Monday, January 19, 2015

"Rescued"

Note:  you will have wanted to read the previous blog post entitled, Sadness vs. Depression, before you read this in order to reference certain analogies.

     I have been thinking long and hard on this particular post.  It may have even been a precursor thought to the previous blog post and might have spurred it into being.  As I have made the disclaimer in the past, I risk repeating it here.  I don not write to give a clinical report on mental illness, rather a sharing of deeply personal experiences to help illustrate a point.  Please be sensitive and kind.

    "We do not need to understand or even quantify all aspects of another's struggle in order to have compassion.  Compassion is love with out judgment or understanding."

     Lets start with a little background.  It was about fifteen years.  I don't recall the exact date, and maybe that is due in part to my wanting but inability to push this experience completely from memory.  It is Haunting to me!   Fifteen years seems a good place to start. 

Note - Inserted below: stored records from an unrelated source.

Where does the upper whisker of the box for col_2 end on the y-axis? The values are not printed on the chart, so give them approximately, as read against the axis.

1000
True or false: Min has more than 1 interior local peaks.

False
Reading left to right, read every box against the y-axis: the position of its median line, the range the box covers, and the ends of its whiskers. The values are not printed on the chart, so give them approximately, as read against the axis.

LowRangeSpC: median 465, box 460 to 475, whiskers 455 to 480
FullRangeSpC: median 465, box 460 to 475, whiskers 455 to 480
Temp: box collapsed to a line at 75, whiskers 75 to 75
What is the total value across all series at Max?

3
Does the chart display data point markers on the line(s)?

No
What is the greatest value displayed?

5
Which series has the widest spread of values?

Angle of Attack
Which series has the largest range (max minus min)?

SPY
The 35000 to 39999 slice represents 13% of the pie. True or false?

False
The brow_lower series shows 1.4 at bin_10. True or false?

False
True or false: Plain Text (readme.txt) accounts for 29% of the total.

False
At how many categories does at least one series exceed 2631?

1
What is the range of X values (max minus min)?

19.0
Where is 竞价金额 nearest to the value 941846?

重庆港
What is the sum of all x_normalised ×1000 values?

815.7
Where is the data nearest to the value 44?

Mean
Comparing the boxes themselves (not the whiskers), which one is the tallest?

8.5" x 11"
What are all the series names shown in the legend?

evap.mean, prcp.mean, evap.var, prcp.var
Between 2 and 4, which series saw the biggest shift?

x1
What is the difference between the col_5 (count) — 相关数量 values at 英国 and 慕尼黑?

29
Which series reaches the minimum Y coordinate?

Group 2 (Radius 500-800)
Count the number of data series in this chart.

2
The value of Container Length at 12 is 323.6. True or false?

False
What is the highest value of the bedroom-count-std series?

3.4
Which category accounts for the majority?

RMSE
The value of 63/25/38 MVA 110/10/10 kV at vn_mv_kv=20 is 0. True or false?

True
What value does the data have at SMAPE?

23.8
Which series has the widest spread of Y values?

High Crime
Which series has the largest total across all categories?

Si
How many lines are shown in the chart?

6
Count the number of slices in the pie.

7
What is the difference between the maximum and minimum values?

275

    I had experienced a fall at work.  It did not seem very serious to start but this particular injury would begin a very frightful journey.  I fell and what started as a minor injury quickly accelerated into a very painful experience.  You see I had fractured my T7 vertebrea and that little jewel of knowledge would not be discovered for another six months following the fall.  So what should have been a quick recovery became a tormented, painful journey.  To risk skimming over points I would suffice to say that the actually recovery would take me on a dark path that even the very brave would hesitate to go.

     Addiction: To the pain killers given to help through the pain of a yet undiscovered injury.  No income for our fledgling family of seven and the ominous feeling of complete and utter failure on the part of an otherwise strong provider, Me.  Its funny really in a ominous sort of way really.  It started so innocently and slowly progressed over the coming months to a spiraling, drain circiling sort of existence.  Life seemed unbearable existence.  The sort of self loathing depressive state.  The fight with workers comp, and other government agencies to try to explain an injury, they concluded did not exist, became beyond exhausting.  And so the combination of these factors and the ever present "disappointment", as described before, put me into a free fall of which I should never return. Or as it was thought.

     Needless to say that the depression that was felt was unlike anything I could have ever prepared for.  It was swift and enveloped me to a degree that I could not even see the light of day if I had been standing under the noon sky in summer.  I was a ghost of my former self passing through life as if a shadow when it passes in the sun.  There really are no words.  It is something that I had never experienced and hope I never do again.

    So it was that fifteen years ago I found myself in a fight for my very life and I was losing.  I don't know to this day if it was a plan that slowly arose in the despair or it was a sudden decision to end my life.  I had touched the bottom of that great abyss and found myself void of the desire to live.  It was with some alarm and dismay, or even a suttle realization that my life was not worth anything to anyone.  I found my self late one night alone in the bathroom with a very large kitchen knife.  It is interesting that as I have tried to block this moment out of all thought, it is at that moment it becomes so clear.  I found, however that I suddenly was at odds with myself and a sudden desire to live welled up.  But it was to late. 

      I put the knife to flesh and even as I did, I found myself pleading with God for relief, from the despair or maybe it was the fear of the act I.  I began I real pleading.  There was no miracle, or so I thought.  There was no great delivery on me personally.  The heavens did not open, there was no concourse of angels bent on delivery.  There was no still small voice of hope.  There was the ever present thump of my heart in my ears as my eyes filled with the last tears of my life and I set to my task.  Little did I know that there was a miracle in the works.

     In the other room Robin suddenly found herself awake.  She would later describe it as an overwhelming concern for where I was.  It was as if a voice had roused her and plainly but clearly asked to question, "Where is your Husband?"  I don't what she expected to find in her moment of alarm, but I am sure the was no preparation adequate for what she found.  She rescued me.  I don't recall what was said or how it happened exactly but I am still alive and for that I have become forever grateful.  Grateful for a wife who listened and acted.  Grateful              for her endless ability to love and comfort me through what must have been the singular most frightening moment of her life.

     I found myself at the hospital, relieved in some way but still without hope.  There, the years of treatment for mental illness would begin in my life.  It has been a long and rocky journey, but she has stood beside me.  I can only guess that in the moment she found me in the "act", that at that moment she made a promise.  Let him live and I will love him forever.  It is the only logical explanation to me as to why she has stayed and patiently helped me through all of this.

      I have fallen into that abyss many times over the years but I have been saved from that "Moment", time and time again.  I am grateful to have come to the knowledge that there was a miracle for me, that in some way I was and continue to be cared for by the graces of heaven.  I am grateful for Temple promises that stretch beyond this life and give us hope in a life after with the ones we love most.  Most of all I am grateful for my Rescue!